There is no shortage of federal issues impacting electricity markets as well. The EPA will be the focus of many of these ongoing debates. In September, the EPA issued new standards to regulate carbon from new power plants. President Obama directed the EPA to issue rules on emissions from existing sources, including power plants, by June 2014, and to finalize the new standards by June 2015. There continues to be a wide range of speculation on what approach EPA will take with respect to existing sources. We will just have to wait and see what actions are taken by the EPA.

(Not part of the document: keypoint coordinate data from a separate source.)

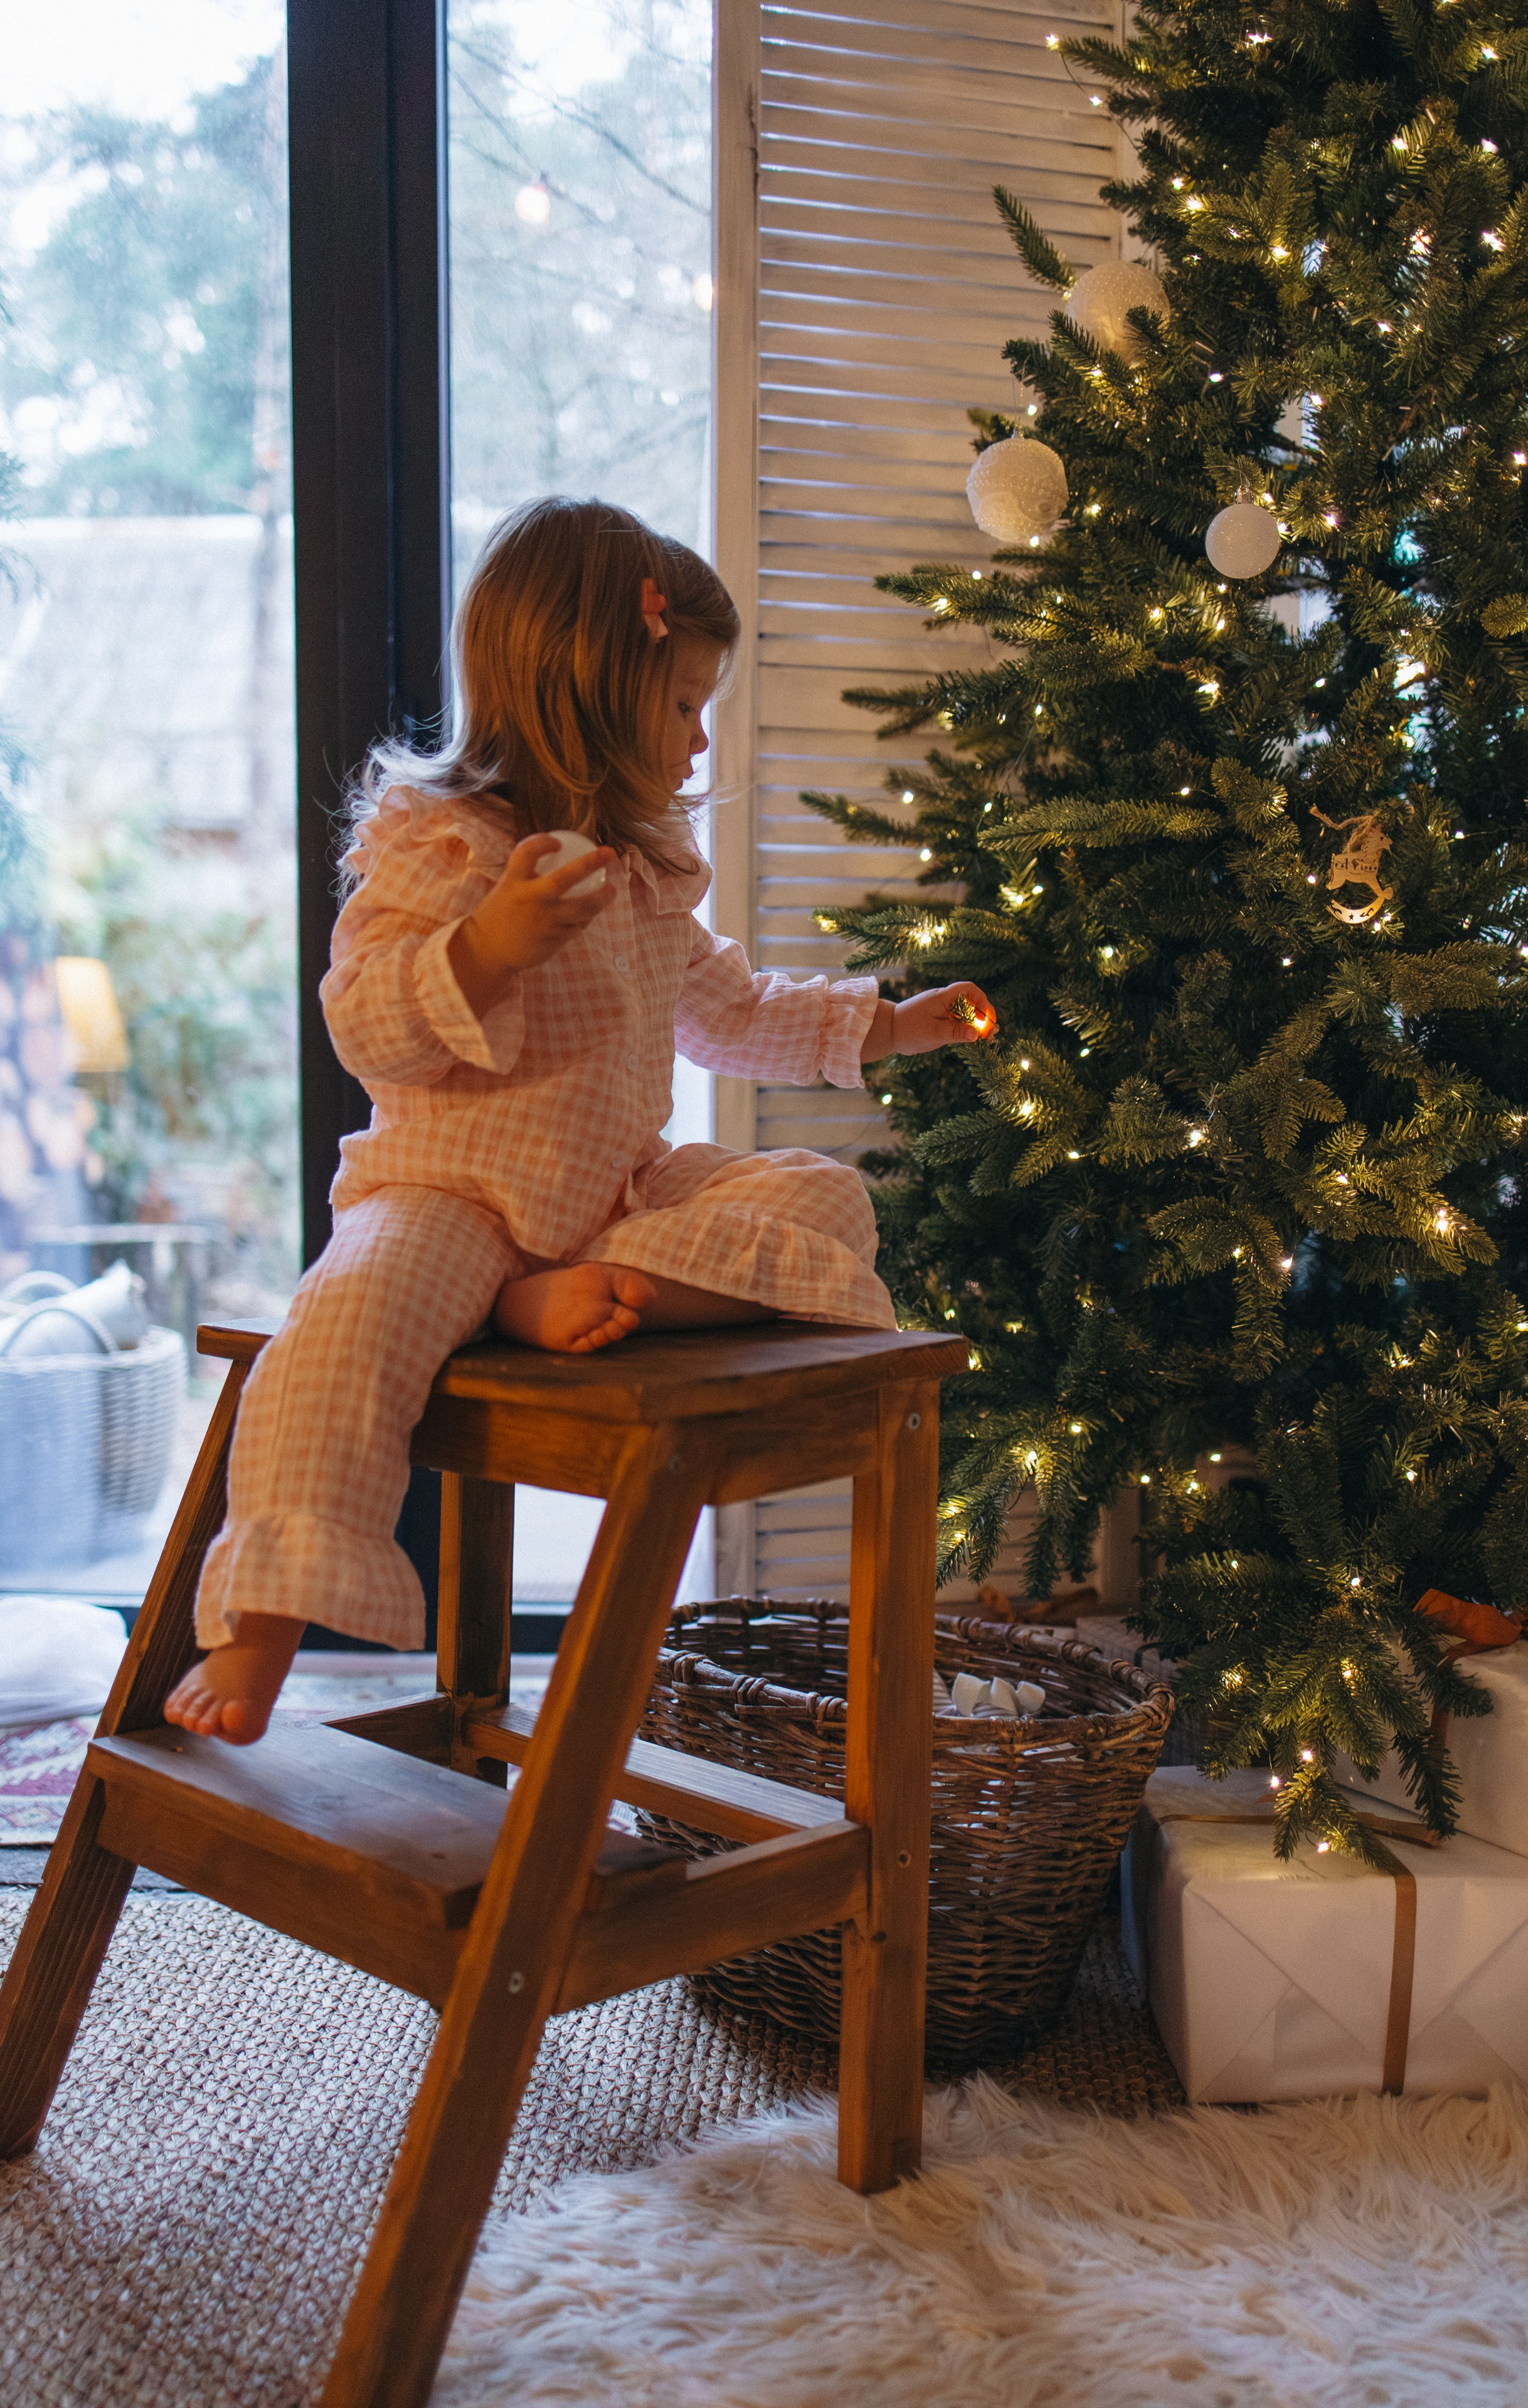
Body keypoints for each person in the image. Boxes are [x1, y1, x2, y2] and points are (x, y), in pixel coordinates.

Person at [165, 496, 995, 1744]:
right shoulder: (443, 844)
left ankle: (597, 1284)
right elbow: (364, 1023)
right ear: (588, 691)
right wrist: (488, 946)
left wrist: (890, 1024)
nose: (698, 740)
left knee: (821, 1197)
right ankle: (259, 1630)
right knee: (336, 1331)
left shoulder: (645, 876)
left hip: (617, 1204)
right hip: (448, 1194)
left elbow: (732, 1012)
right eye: (679, 705)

Another issue that received considerable coverage in the fourth quarter was the cross-state air pollution rule, commonly referred to as the Transport Rule. This rule addresses certain upwind states whose emissions impact downwind states air quality standards. In August 2012, a DC Circuit Court struck down the Transport Rule on various grounds. The legal issues are complex and the DC Circuit Court’s ruling was appealed to the United States Supreme Court. On December 10th , the Supreme Court heard oral arguments in the case. Most commentators felt that the oral argument went very well for the EPA. Only eight justices heard the case (Justice Alito recused himself) and the EPA will need 5 votes to overturn the District Court’s ruling. A decision from the court is expected in June. Texas is one of the upwind states challenging the EPA rules. A favorable ruling from the Supreme Court will put additional pressure on existing coal fired generators in Texas and other upwind states.
As you can see, there is much to watch in 2014. We will do our best to keep you informed of continued changes and developments as the deregulated energy market continues to evolve.